Consider that the Ministry of Health received only US$9.66 million to pay small stipends to medical interns and senior house officers (postgraduate medical doctors) for the 2024/2025 financial year. Now consider what a rationalised parliament, with a representation based on the number of active citizens, not the current phantom of so-called interest groups and constituencies, would do to this chronic lack of sufficient money for our doctors.
A Ugandan MP is currently paid a minimum of US$114,000 per year. This does not include their multiple allowances, and cushy perks. This salary of a single MP can pay 27 interns at their current miserable annual pay of US$4,226 each.
Now, if Uganda had a parliament of not more than 150 MPs, the elimination of 407 MPs would save the country US$46,398,000 every year. This amount alone, if properly used, would help transform the nature of healthcare in Uganda. The Ministry would pay very good salaries in exchange for 24-hour availability of all levels of doctors in public hospitals. That is not a new idea. It is what happens in countries whose health services Uganda’s privileged citizens seek at the taxpayer’s expense.
A long-term consideration is the rapid increase of the number of medical graduates. Uganda, with a population of 46 million in 2024, is theoretically attempting to narrow its doctor-to-population ratio, which remains way below the WHO recommendation of a ratio of 1 doctor to 1,000 people. Whereas it is very difficult to determine the actual number of doctors in active medical practice in Uganda, the current doctor-to-population ratio appears to be somewhere around 1:25,000.
In theory, Uganda needs to up the number of medical graduates. However, the priority must be the quality of medical graduate that is allowed to engage in independent practice. The medical schools, the internship training centres, and continuing medical education for maintenance of competence for all doctors must be of uncompromisingly high standards. That is why I favour fewer but well-staffed and well-equipped medical schools, with very high entry requirements, that produce doctors that stand shoulder-to-shoulder with graduates from any first-class medical school in the world. That was the reputation of Makerere Medical School and, judging from my personal experience with recent Makerere graduates that have come to Toronto for postgraduate medical education, that school continues to offer excellent education.
I do not know about the quality of education offered by the other ten schools that offer undergraduate medical education.

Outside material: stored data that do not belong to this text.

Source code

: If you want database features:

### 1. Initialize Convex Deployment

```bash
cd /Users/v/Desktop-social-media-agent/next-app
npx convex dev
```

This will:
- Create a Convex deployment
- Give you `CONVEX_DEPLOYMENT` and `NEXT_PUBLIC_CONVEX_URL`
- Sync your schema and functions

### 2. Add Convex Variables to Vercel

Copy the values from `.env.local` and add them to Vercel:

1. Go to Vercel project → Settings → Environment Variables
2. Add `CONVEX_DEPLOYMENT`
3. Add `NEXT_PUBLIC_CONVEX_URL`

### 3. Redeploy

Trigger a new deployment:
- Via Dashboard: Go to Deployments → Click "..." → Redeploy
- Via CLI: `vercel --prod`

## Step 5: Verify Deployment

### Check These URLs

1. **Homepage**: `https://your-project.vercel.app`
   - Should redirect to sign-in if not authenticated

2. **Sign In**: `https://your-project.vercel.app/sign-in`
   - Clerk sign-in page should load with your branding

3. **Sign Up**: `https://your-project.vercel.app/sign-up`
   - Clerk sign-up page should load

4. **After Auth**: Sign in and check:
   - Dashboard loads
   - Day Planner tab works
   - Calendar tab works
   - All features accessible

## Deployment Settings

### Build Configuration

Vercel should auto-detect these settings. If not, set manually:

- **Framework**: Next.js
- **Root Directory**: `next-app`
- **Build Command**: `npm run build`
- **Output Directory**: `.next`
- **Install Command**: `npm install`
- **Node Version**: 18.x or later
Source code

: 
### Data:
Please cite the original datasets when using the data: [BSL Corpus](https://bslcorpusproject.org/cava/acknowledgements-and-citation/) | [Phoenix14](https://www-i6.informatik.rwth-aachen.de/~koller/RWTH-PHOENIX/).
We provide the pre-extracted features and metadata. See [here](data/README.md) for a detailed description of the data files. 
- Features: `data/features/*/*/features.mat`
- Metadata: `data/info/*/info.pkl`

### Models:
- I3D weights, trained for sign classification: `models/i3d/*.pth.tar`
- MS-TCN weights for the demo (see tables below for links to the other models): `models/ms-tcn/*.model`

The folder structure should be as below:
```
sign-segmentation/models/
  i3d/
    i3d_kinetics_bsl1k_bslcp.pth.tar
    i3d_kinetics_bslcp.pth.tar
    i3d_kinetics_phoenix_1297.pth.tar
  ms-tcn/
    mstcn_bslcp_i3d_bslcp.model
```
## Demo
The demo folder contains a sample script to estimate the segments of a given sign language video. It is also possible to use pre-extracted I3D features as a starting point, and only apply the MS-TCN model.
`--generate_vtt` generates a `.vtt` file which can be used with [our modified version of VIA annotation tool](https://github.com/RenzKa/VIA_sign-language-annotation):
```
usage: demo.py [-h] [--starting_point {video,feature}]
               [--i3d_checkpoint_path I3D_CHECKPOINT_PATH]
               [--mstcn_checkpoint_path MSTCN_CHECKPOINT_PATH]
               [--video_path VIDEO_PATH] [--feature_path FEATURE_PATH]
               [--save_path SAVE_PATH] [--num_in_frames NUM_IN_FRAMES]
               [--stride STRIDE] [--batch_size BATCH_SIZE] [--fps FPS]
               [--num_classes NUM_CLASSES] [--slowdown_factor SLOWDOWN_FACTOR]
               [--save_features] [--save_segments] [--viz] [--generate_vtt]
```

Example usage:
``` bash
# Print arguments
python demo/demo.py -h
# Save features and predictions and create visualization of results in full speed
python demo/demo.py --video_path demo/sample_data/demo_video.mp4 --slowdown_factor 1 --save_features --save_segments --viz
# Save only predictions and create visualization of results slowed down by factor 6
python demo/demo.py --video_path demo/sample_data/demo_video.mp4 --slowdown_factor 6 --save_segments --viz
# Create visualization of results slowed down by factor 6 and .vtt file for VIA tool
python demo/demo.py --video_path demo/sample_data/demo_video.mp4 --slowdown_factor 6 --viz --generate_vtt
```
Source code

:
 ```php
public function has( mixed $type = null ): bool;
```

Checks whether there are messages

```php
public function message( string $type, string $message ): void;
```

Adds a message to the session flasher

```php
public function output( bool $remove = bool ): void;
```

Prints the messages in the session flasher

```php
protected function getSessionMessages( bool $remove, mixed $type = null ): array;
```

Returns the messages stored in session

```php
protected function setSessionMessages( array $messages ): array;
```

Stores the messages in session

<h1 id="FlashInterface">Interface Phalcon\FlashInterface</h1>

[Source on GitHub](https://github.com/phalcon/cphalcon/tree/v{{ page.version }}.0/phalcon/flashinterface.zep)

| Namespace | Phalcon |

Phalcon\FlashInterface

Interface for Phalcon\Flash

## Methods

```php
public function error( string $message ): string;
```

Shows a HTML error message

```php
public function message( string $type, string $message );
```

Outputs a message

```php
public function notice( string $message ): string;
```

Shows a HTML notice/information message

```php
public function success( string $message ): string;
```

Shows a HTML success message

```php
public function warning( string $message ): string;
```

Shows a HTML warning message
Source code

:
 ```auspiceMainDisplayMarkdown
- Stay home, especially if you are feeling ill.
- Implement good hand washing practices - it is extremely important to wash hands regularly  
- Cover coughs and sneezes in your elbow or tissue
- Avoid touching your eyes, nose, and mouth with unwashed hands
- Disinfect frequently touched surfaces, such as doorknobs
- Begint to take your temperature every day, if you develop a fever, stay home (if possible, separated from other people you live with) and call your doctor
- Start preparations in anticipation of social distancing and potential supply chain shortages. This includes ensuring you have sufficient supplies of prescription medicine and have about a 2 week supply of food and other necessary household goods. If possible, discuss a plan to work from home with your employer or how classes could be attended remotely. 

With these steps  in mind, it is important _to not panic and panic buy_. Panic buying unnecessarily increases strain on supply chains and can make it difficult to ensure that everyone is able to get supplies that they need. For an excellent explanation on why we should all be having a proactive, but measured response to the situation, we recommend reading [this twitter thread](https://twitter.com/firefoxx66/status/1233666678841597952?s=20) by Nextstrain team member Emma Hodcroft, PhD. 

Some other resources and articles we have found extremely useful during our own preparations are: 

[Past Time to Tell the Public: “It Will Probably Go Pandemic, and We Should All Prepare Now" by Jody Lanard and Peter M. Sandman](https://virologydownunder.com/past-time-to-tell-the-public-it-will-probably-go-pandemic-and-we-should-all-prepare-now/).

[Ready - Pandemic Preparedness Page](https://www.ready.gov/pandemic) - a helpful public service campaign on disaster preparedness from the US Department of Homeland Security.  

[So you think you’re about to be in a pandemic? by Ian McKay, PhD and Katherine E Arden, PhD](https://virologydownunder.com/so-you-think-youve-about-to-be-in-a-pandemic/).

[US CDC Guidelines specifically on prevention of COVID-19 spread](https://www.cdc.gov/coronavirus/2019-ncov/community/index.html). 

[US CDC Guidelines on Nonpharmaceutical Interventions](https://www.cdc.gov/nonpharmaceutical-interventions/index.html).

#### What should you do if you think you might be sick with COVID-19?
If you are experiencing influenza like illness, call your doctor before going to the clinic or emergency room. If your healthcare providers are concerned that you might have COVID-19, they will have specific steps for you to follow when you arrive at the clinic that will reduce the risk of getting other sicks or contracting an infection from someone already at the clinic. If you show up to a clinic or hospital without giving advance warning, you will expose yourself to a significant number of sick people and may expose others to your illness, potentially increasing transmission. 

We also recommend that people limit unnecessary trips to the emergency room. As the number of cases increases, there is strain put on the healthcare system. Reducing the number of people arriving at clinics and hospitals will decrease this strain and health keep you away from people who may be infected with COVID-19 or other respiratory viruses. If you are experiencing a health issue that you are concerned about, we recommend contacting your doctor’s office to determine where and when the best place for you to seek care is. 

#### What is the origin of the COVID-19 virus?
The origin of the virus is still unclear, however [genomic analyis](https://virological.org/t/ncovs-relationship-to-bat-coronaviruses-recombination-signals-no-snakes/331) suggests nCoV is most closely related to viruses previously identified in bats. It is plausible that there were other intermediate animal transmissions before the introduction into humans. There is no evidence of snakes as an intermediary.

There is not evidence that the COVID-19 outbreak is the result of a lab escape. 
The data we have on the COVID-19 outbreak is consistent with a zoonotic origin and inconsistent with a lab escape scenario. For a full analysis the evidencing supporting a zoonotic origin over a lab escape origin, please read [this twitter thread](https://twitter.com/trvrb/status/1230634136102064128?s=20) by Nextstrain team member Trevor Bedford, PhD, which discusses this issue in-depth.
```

I would value information about the human, material and intellectual resources of their basic sciences that are a prerequisite for successful clinical training. The very high cost of setting up and maintaining excellent laboratories and other facilities for the foundational sciences invites careful consideration before launching a faculty of medicine in any university. The same consideration applies to the clinical disciplines in teaching hospitals. The remuneration of the teaching staff has a significant impact on the quality of bedside and theoretical medical education imparted to learners. All this requires integrated planning that enables all high-quality medical graduates to be absorbed into the public and private health care services. It is a matter that invites careful study and a national conversation.
Our attitude towards the cost of enhancing the number and quality of doctors available to us in Uganda needs to change. We need to appreciate that medical interns and other postgraduate trainees are the backbone of excellent patient care in accredited teaching hospitals all over the world. Furthermore, they are the ones who will provide healthcare to us tomorrow. They deserve our respectful gratitude, and higher pay.